AI-Notebook-Tutor is designed to provide question-answering capabilities in a Jupyter Notebook using the Retrieval Augmented Generation (RAG) model. It's built on top of the LangChain and Chainlit platforms, and it uses the OpenAI API for the chat model.

## Features

- Document processing: Load a Jupyter notebook and split it into chunks for processing.
- Query answering: Use the RAG model to answer queries based on the processed document.
- User interaction: Interact with the application through a chat interface.

## Setup

1. Clone the repository.
2. Install the required dependencies using pip:

```bash
pip install -r requirements.txt
```

3. Create a .env file and add you environment variables.
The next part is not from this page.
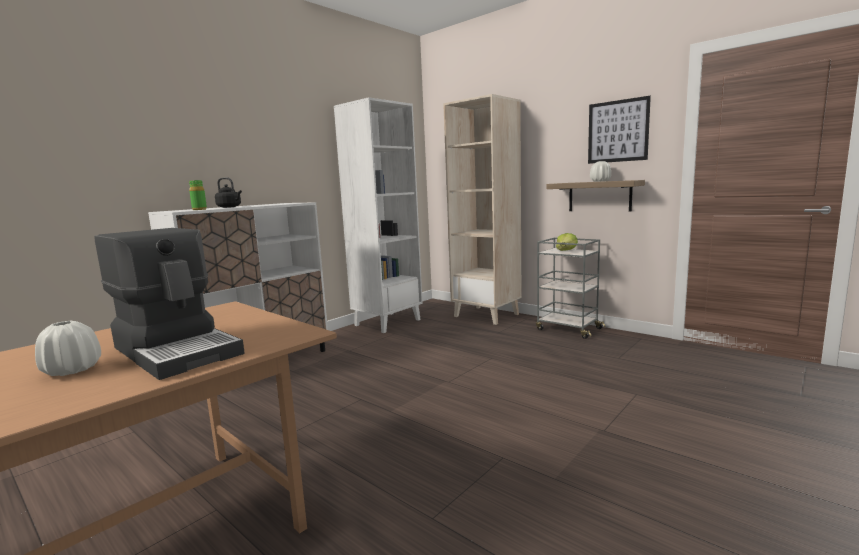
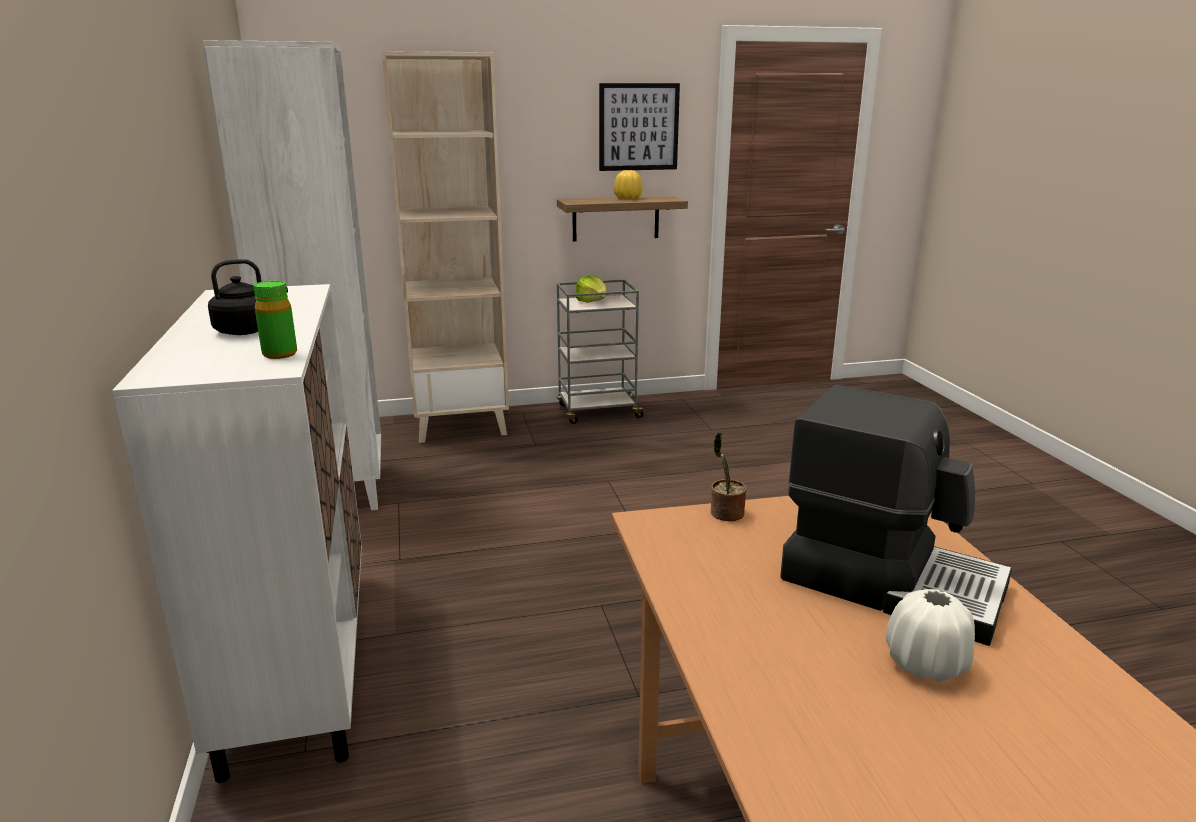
camera: 55 degrees left, 10 degrees up
coffee machine [94,228,245,380] -> coffee machine turned 45 degrees clockwise [780,385,1012,646]
white vase [590,161,611,182] -> yellow vase [614,170,642,199]
none -> potted plant [711,432,746,521]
You'll need to provide your OpenAI API key in the format:

```bash
OPENAI_API_KEY=your-key-here
```

4. Run the application using the following command:

```bash
chainlit run notebook_tutor/app.py
```

## Usage

Start a chat session and upload a Jupyter notebook file. The application will process the document and you can then ask questions related to the content of the notebook. It might take some time to answer some question (should be less than 1 min), so please be patient.

## Acknowledgements

This project uses technologies including LangChain, OpenAI's GPT models, Qdrant for vector storage and ChainLit. Thanks to all open-source contributors and organizations that make these tools available.